A wrapper around a module that also includes the providers.
That's all? Not much, though. So what is the mystery behind this? To reveal this, we have to look a little bit deeper into the way the Angular Router is handling a lazy loaded module (with the loadChildren route property defined). Normally, an imported module uses the top-most injector of the application. This means, if you don't lazy load any modules, the AppInjector is the top-most injector for every module. In that case, when Angular is crawling the modules and their providers through the imports array in the NgModule decorator, all providers get collected in this one injector and, as usually, the last one declared wins.
That is not happening when the module gets lazy loaded. Because of that, Angular can't crawl this module during bootstrap and nothing is known about any providers declared in the providers array of the NgModule decorator. When the module is then loaded, Angular has no chance but to create another injector which is (for a short time) the top-most for that part of the application.

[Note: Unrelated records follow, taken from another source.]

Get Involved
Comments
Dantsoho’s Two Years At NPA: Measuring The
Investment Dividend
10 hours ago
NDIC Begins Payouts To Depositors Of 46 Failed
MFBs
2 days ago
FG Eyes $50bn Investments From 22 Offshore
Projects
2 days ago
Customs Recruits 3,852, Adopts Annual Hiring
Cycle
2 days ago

The reason for this is that a configured injector cannot be changed afterwards. Of course, if anything is not declared in that new (nested) injector the lookup continues in the parent injector. When you use the providers array in the Component decorator the same thing is happening as well.
Closing the bridge, the ModuleWithProviders type has also a providers array in its definition. If you import your module anywhere in the main application and in lazy loaded modules, its NgModule decorator should not have any providers listed to prevent another instantiation of them. Instead, the module should implement a forRoot() method returning these providers. You are then using this method to import the module in your app module once. At that point the providers get registered into the AppInjector and are available for injection. Every time you are going to import the module by type, no providers are defined in your NgModule decorator and won't get registered another time in a lazy loaded module's injector.
In my opinion this is a much more important secret behind the forRoot() or forChild() convention to bear in mind.